Records for the task.
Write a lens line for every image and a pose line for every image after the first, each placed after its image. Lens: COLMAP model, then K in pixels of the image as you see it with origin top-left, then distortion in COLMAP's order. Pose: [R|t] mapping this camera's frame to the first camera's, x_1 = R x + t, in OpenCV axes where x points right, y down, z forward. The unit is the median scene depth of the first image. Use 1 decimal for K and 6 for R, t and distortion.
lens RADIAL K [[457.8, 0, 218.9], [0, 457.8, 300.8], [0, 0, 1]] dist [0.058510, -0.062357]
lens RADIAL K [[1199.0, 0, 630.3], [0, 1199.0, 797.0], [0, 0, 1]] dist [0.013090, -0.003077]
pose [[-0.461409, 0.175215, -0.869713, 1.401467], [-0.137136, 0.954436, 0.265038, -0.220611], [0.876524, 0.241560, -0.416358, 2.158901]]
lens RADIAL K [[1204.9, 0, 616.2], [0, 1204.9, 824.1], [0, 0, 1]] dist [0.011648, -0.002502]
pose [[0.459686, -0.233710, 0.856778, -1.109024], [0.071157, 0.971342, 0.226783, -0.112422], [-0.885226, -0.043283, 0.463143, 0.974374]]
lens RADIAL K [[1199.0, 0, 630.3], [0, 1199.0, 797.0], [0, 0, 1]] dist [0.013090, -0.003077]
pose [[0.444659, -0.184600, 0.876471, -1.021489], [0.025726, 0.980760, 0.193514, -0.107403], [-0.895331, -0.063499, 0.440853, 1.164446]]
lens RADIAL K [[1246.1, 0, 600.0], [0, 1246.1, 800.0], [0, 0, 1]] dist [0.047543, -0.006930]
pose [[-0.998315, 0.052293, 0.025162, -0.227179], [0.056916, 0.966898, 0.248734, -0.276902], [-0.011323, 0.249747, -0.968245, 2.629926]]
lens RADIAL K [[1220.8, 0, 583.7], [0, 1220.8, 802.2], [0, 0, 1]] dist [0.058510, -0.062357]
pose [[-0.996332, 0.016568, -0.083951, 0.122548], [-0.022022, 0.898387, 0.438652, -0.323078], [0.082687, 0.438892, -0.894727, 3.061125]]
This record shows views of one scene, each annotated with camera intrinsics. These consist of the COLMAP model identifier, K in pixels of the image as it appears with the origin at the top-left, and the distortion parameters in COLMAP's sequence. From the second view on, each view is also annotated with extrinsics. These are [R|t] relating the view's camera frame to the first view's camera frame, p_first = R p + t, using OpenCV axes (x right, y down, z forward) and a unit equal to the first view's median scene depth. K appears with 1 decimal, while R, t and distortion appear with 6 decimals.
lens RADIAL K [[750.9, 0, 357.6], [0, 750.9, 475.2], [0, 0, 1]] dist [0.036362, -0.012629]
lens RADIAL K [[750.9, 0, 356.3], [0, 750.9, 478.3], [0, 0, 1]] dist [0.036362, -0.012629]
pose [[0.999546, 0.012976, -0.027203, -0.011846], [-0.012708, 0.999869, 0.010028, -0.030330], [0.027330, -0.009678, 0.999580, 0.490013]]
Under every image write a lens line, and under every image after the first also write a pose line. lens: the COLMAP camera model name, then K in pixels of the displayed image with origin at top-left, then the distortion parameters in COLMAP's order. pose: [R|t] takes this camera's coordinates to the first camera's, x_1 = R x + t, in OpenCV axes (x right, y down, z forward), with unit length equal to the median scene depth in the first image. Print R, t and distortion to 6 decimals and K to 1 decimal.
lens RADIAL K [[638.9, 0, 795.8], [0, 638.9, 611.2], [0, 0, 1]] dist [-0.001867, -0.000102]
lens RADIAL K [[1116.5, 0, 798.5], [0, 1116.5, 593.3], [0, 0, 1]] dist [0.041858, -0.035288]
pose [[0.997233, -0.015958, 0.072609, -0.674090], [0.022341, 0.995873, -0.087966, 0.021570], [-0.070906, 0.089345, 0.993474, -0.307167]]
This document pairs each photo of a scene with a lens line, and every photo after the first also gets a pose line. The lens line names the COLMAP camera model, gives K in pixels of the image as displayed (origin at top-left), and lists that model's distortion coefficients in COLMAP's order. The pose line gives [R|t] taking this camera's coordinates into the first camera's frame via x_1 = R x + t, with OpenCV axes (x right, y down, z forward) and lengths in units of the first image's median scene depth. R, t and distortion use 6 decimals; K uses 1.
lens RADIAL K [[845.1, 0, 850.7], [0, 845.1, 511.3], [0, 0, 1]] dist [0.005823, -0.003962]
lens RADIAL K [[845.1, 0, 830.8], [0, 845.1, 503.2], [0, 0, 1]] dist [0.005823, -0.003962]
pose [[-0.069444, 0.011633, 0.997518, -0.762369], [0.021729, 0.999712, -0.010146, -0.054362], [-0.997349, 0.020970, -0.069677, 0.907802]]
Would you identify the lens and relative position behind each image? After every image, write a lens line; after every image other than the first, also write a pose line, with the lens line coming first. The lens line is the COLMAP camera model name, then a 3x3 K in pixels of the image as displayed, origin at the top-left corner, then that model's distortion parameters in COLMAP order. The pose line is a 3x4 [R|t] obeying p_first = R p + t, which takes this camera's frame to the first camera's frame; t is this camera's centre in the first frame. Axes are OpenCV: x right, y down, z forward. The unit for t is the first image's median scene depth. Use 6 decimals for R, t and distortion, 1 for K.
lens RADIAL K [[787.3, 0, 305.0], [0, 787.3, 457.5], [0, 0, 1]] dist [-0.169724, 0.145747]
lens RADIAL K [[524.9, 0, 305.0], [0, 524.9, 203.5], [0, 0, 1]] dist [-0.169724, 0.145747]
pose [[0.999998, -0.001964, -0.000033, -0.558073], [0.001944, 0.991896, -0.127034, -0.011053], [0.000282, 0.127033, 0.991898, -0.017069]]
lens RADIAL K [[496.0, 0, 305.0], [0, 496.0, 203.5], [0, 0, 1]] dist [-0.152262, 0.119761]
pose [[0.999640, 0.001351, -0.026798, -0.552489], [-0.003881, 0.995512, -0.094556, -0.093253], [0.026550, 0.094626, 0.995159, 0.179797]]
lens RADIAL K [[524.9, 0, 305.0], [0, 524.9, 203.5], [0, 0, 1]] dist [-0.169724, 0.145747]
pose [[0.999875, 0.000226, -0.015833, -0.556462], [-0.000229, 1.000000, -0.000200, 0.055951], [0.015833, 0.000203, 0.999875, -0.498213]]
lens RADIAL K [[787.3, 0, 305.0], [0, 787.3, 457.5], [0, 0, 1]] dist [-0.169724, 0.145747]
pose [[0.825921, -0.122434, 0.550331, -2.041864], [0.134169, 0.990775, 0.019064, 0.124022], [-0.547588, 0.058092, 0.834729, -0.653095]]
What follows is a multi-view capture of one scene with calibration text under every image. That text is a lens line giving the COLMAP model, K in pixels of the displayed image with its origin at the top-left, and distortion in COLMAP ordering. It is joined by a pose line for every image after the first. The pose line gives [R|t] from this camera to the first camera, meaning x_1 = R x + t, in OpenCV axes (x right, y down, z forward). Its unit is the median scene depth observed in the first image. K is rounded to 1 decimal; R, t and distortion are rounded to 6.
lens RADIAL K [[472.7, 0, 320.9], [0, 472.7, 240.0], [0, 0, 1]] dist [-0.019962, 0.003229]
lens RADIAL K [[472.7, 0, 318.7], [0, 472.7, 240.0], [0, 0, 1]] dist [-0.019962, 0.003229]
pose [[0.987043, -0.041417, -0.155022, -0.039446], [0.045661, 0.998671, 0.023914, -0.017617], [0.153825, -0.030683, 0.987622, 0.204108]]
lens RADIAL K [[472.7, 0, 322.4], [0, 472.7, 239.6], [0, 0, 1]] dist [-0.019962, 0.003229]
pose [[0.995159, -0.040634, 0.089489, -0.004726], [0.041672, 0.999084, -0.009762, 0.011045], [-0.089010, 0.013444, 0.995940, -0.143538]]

Your instructions. Go through the listing and write out each line exactly.

Task response.
Write a lens line for every image and a pose line for every image after the first, each placed after its image. Lens: COLMAP model, then K in pixels of the image as you see it with origin top-left, then distortion in COLMAP's order. Pose: [R|t] mapping this camera's frame to the first camera's, x_1 = R x + t, in OpenCV axes where x points right, y down, z forward. The unit is the median scene depth of the first image. Use 1 decimal for K and 6 for R, t and distortion.
lens RADIAL K [[457.8, 0, 218.9], [0, 457.8, 300.8], [0, 0, 1]] dist [0.058510, -0.062357]
lens RADIAL K [[1199.0, 0, 630.3], [0, 1199.0, 797.0], [0, 0, 1]] dist [0.013090, -0.003077]
pose [[-0.461409, 0.175215, -0.869713, 1.401467], [-0.137136, 0.954436, 0.265038, -0.220611], [0.876524, 0.241560, -0.416358, 2.158901]]
lens RADIAL K [[1204.9, 0, 616.2], [0, 1204.9, 824.1], [0, 0, 1]] dist [0.011648, -0.002502]
pose [[0.459686, -0.233710, 0.856778, -1.109024], [0.071157, 0.971342, 0.226783, -0.112422], [-0.885226, -0.043283, 0.463143, 0.974374]]
lens RADIAL K [[1199.0, 0, 630.3], [0, 1199.0, 797.0], [0, 0, 1]] dist [0.013090, -0.003077]
pose [[0.444659, -0.184600, 0.876471, -1.021489], [0.025726, 0.980760, 0.193514, -0.107403], [-0.895331, -0.063499, 0.440853, 1.164446]]
lens RADIAL K [[1246.1, 0, 600.0], [0, 1246.1, 800.0], [0, 0, 1]] dist [0.047543, -0.006930]
pose [[-0.998315, 0.052293, 0.025162, -0.227179], [0.056916, 0.966898, 0.248734, -0.276902], [-0.011323, 0.249747, -0.968245, 2.629926]]
lens RADIAL K [[1220.8, 0, 583.7], [0, 1220.8, 802.2], [0, 0, 1]] dist [0.058510, -0.062357]
pose [[-0.996332, 0.016568, -0.083951, 0.122548], [-0.022022, 0.898387, 0.438652, -0.323078], [0.082687, 0.438892, -0.894727, 3.061125]]
This record shows views of one scene, each annotated with camera intrinsics. These consist of the COLMAP model identifier, K in pixels of the image as it appears with the origin at the top-left, and the distortion parameters in COLMAP's sequence. From the second view on, each view is also annotated with extrinsics. These are [R|t] relating the view's camera frame to the first view's camera frame, p_first = R p + t, using OpenCV axes (x right, y down, z forward) and a unit equal to the first view's median scene depth. K appears with 1 decimal, while R, t and distortion appear with 6 decimals.
lens RADIAL K [[750.9, 0, 357.6], [0, 750.9, 475.2], [0, 0, 1]] dist [0.036362, -0.012629]
lens RADIAL K [[750.9, 0, 356.3], [0, 750.9, 478.3], [0, 0, 1]] dist [0.036362, -0.012629]
pose [[0.999546, 0.012976, -0.027203, -0.011846], [-0.012708, 0.999869, 0.010028, -0.030330], [0.027330, -0.009678, 0.999580, 0.490013]]
Under every image write a lens line, and under every image after the first also write a pose line. lens: the COLMAP camera model name, then K in pixels of the displayed image with origin at top-left, then the distortion parameters in COLMAP's order. pose: [R|t] takes this camera's coordinates to the first camera's, x_1 = R x + t, in OpenCV axes (x right, y down, z forward), with unit length equal to the median scene depth in the first image. Print R, t and distortion to 6 decimals and K to 1 decimal.
lens RADIAL K [[638.9, 0, 795.8], [0, 638.9, 611.2], [0, 0, 1]] dist [-0.001867, -0.000102]
lens RADIAL K [[1116.5, 0, 798.5], [0, 1116.5, 593.3], [0, 0, 1]] dist [0.041858, -0.035288]
pose [[0.997233, -0.015958, 0.072609, -0.674090], [0.022341, 0.995873, -0.087966, 0.021570], [-0.070906, 0.089345, 0.993474, -0.307167]]
This document pairs each photo of a scene with a lens line, and every photo after the first also gets a pose line. The lens line names the COLMAP camera model, gives K in pixels of the image as displayed (origin at top-left), and lists that model's distortion coefficients in COLMAP's order. The pose line gives [R|t] taking this camera's coordinates into the first camera's frame via x_1 = R x + t, with OpenCV axes (x right, y down, z forward) and lengths in units of the first image's median scene depth. R, t and distortion use 6 decimals; K uses 1.
lens RADIAL K [[845.1, 0, 850.7], [0, 845.1, 511.3], [0, 0, 1]] dist [0.005823, -0.003962]
lens RADIAL K [[845.1, 0, 830.8], [0, 845.1, 503.2], [0, 0, 1]] dist [0.005823, -0.003962]
pose [[-0.069444, 0.011633, 0.997518, -0.762369], [0.021729, 0.999712, -0.010146, -0.054362], [-0.997349, 0.020970, -0.069677, 0.907802]]
Would you identify the lens and relative position behind each image? After every image, write a lens line; after every image other than the first, also write a pose line, with the lens line coming first. The lens line is the COLMAP camera model name, then a 3x3 K in pixels of the image as displayed, origin at the top-left corner, then that model's distortion parameters in COLMAP order. The pose line is a 3x4 [R|t] obeying p_first = R p + t, which takes this camera's frame to the first camera's frame; t is this camera's centre in the first frame. Axes are OpenCV: x right, y down, z forward. The unit for t is the first image's median scene depth. Use 6 decimals for R, t and distortion, 1 for K.
lens RADIAL K [[787.3, 0, 305.0], [0, 787.3, 457.5], [0, 0, 1]] dist [-0.169724, 0.145747]
lens RADIAL K [[524.9, 0, 305.0], [0, 524.9, 203.5], [0, 0, 1]] dist [-0.169724, 0.145747]
pose [[0.999998, -0.001964, -0.000033, -0.558073], [0.001944, 0.991896, -0.127034, -0.011053], [0.000282, 0.127033, 0.991898, -0.017069]]
lens RADIAL K [[496.0, 0, 305.0], [0, 496.0, 203.5], [0, 0, 1]] dist [-0.152262, 0.119761]
pose [[0.999640, 0.001351, -0.026798, -0.552489], [-0.003881, 0.995512, -0.094556, -0.093253], [0.026550, 0.094626, 0.995159, 0.179797]]
lens RADIAL K [[524.9, 0, 305.0], [0, 524.9, 203.5], [0, 0, 1]] dist [-0.169724, 0.145747]
pose [[0.999875, 0.000226, -0.015833, -0.556462], [-0.000229, 1.000000, -0.000200, 0.055951], [0.015833, 0.000203, 0.999875, -0.498213]]
lens RADIAL K [[787.3, 0, 305.0], [0, 787.3, 457.5], [0, 0, 1]] dist [-0.169724, 0.145747]
pose [[0.825921, -0.122434, 0.550331, -2.041864], [0.134169, 0.990775, 0.019064, 0.124022], [-0.547588, 0.058092, 0.834729, -0.653095]]
What follows is a multi-view capture of one scene with calibration text under every image. That text is a lens line giving the COLMAP model, K in pixels of the displayed image with its origin at the top-left, and distortion in COLMAP ordering. It is joined by a pose line for every image after the first. The pose line gives [R|t] from this camera to the first camera, meaning x_1 = R x + t, in OpenCV axes (x right, y down, z forward). Its unit is the median scene depth observed in the first image. K is rounded to 1 decimal; R, t and distortion are rounded to 6.
lens RADIAL K [[472.7, 0, 320.9], [0, 472.7, 240.0], [0, 0, 1]] dist [-0.019962, 0.003229]
lens RADIAL K [[472.7, 0, 318.7], [0, 472.7, 240.0], [0, 0, 1]] dist [-0.019962, 0.003229]
pose [[0.987043, -0.041417, -0.155022, -0.039446], [0.045661, 0.998671, 0.023914, -0.017617], [0.153825, -0.030683, 0.987622, 0.204108]]
lens RADIAL K [[472.7, 0, 322.4], [0, 472.7, 239.6], [0, 0, 1]] dist [-0.019962, 0.003229]
pose [[0.995159, -0.040634, 0.089489, -0.004726], [0.041672, 0.999084, -0.009762, 0.011045], [-0.089010, 0.013444, 0.995940, -0.143538]]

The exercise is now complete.